**Text**
※
BACKGROUND OF THE INVENTION
1. Field of the Invention
The present invention relates to networks defined in IEEE 1394 (IEEE Std 1394-1995: IEEE Standard for High Performance Serial Bus, IEEE P1394.a, and others). It relates in particular to techniques for path restoration and avoidance of incorrect connection of links.
2. Description of Related Art
In a network based on IEEE 1394, the nodes are connected in a tree topology (which combines daisy-chains and branches). To communicate, the nodes therefore have to identify the tree topology and determine the connection relations among the nodes.
This tree identification process will now be described. At power-up and when a node is added to a bus, bus initialization takes place to determine the connection relations among the nodes. This involves sending a bus reset signal to all nodes. This signal results in all information relating to the configuration of node connections being cleared. At bus initialization, the only information that each node has is whether it is a branch node connected to two or more other nodes, or a leaf node connected to just one other node, or whether it is not connected to any other node at all.
FIG.
20
and
FIG. 21
give examples of how nodes identify a tree. When nodes A, B, C, D and E comprising a network are to start operating, a bus reset signal is sent to each node. The bus reset signal is a control signal for bus initialization. In these examples, if the nodes are connected by links AB, AC, BD and BE and a change occurs in the network configuration, each node detects the change and respectively sends a bus reset signal.
For example, if link AB is installed to connect node A and node B, nodes A and B each detect that link AB has been connected to it, and send a bus reset signal. If link AC is then installed to connect node A and node C, nodes A and C each detect that link AC has been connected to it, and send a bus reset signal.
Similarly, if link BD is installed to connect node B and node D, nodes B and D each detect that link BD has been connected to it, and send a bus reset signal. If link BE is installed to connect node B and node E, nodes B and E each detect that link BE has been connected to it, and send a bus reset signal.
Thus every time a new link is installed and a node is added, a bus reset signal is sent from the nodes which have detected this change. Because these bus reset signals reach each node, bus initialization takes place throughout the network. Conversely, every time an existing link is removed and the number of nodes decreased, a bus reset signal is sent from the nodes which have detected this change. Again, because these bus reset signals reach each node, bus initialization takes place throughout the network.
This process will be described in greater detail with reference to
FIG. 20
, where it will be seen that the first step is for signals notifying parent nodes from child nodes (parent_notify signals) are sent from all leaf nodes C, D and E to branch nodes A and B. The nodes which receive a parent_notify signal recognize the node which has sent this parent_notify signal as a child node, and send back a signal indicative of parent-to-child notification (a child_notify signal). This results in the parent-child relations among the nodes being determined.
※
**Task instructions**
Extract the passage of the IEEE 1394 background text above, from "This process will" up to and including "nodes being determined.".

(Rows from a dataset)
※
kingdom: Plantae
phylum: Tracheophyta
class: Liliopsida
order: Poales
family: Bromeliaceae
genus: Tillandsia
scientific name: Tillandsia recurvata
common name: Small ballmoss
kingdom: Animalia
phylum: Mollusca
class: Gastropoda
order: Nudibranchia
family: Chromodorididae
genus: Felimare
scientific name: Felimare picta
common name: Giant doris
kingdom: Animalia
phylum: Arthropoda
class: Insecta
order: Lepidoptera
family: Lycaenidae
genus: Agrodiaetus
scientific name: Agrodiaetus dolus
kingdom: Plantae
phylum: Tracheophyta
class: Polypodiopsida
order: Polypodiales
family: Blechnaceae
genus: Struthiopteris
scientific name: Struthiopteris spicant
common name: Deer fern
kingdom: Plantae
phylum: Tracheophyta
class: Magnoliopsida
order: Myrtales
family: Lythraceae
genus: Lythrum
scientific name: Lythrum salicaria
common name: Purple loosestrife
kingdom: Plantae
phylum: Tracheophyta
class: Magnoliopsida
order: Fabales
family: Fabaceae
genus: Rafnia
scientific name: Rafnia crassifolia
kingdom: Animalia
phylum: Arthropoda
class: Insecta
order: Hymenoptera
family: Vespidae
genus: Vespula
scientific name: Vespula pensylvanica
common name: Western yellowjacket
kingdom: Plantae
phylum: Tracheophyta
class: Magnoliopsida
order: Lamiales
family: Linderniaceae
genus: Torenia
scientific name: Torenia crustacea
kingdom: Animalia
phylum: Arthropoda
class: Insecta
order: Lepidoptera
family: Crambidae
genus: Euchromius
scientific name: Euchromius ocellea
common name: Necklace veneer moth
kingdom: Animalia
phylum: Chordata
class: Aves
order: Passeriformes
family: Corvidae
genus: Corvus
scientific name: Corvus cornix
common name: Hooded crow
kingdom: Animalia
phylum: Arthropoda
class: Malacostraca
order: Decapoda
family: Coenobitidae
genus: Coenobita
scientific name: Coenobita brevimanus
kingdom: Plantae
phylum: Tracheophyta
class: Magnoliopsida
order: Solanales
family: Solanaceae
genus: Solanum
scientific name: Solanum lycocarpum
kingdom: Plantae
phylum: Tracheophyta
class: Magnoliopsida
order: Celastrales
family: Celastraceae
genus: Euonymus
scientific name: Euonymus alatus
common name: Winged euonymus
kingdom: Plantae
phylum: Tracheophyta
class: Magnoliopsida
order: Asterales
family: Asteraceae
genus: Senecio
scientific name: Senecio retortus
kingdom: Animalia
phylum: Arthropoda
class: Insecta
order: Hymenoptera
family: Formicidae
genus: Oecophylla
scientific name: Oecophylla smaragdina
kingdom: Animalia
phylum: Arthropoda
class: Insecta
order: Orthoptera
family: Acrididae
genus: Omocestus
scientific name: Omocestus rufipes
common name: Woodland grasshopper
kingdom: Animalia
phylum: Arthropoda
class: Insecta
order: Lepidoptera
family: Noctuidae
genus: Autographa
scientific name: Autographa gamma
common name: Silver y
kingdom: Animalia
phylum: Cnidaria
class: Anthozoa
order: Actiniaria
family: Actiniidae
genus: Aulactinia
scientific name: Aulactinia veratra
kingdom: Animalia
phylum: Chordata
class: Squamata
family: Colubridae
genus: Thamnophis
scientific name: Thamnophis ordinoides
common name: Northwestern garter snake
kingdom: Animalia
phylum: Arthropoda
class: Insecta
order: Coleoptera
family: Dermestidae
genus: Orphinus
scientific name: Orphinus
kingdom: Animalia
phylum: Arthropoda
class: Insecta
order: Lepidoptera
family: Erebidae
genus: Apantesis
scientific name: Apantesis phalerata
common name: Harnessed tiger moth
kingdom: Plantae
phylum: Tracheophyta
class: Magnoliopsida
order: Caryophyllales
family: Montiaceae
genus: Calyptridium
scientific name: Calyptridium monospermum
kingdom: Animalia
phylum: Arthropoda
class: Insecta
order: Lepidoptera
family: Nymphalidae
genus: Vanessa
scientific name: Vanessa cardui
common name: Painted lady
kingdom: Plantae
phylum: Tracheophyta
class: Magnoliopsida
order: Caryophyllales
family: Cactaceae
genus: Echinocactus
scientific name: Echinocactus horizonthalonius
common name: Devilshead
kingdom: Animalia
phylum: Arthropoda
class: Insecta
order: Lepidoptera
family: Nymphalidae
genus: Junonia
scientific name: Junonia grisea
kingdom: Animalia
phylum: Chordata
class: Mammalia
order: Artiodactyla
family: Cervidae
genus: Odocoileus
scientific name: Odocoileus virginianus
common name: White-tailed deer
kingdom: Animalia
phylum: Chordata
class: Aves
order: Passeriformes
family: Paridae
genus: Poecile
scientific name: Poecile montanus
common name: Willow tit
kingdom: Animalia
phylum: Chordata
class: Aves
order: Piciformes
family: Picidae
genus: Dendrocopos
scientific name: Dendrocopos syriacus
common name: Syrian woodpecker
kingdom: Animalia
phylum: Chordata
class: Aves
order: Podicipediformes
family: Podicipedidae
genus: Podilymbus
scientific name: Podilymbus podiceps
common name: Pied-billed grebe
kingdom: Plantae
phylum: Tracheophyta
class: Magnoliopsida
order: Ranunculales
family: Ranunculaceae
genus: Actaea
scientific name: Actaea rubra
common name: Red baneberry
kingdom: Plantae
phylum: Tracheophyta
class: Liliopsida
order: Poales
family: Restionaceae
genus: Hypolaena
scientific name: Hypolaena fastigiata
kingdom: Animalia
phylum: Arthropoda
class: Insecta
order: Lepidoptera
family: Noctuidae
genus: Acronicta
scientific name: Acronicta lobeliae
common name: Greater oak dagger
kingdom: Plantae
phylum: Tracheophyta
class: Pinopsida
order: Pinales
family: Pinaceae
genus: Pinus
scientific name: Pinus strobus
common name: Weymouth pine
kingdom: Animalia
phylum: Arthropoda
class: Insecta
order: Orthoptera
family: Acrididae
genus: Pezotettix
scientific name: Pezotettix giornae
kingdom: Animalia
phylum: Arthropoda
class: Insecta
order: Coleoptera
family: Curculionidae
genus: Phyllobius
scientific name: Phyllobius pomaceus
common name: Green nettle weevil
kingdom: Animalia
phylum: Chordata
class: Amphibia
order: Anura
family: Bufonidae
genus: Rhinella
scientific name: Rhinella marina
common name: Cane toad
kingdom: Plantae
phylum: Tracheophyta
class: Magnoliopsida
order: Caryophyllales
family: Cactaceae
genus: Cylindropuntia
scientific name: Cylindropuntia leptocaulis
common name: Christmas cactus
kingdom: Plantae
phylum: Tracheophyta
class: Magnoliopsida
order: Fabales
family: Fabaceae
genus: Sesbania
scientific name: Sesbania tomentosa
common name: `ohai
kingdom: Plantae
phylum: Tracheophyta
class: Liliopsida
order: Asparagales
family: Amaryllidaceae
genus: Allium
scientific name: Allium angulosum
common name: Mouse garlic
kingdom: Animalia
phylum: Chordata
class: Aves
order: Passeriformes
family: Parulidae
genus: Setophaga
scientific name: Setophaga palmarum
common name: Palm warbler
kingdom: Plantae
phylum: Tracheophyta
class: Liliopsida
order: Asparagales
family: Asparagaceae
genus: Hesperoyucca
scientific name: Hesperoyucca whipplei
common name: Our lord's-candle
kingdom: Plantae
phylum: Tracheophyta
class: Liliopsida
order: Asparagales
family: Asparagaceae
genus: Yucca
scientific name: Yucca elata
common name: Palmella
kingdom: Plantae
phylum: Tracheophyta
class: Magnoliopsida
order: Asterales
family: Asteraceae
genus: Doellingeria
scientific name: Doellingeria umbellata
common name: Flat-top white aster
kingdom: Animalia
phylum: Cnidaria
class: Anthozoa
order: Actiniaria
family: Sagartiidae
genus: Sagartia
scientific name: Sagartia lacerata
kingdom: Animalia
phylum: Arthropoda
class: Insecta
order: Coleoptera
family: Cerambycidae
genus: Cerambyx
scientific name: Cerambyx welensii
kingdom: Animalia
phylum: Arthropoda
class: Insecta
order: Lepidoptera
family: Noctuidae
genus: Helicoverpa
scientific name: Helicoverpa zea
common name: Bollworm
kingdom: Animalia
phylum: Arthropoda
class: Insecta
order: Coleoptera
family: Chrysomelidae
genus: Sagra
※
**Solution to the exercise**
This process will be described in greater detail with reference to
FIG. 20
, where it will be seen that the first step is for signals notifying parent nodes from child nodes (parent_notify signals) are sent from all leaf nodes C, D and E to branch nodes A and B. The nodes which receive a parent_notify signal recognize the node which has sent this parent_notify signal as a child node, and send back a signal indicative of parent-to-child notification (a child_notify signal). This results in the parent-child relations among the nodes being determined.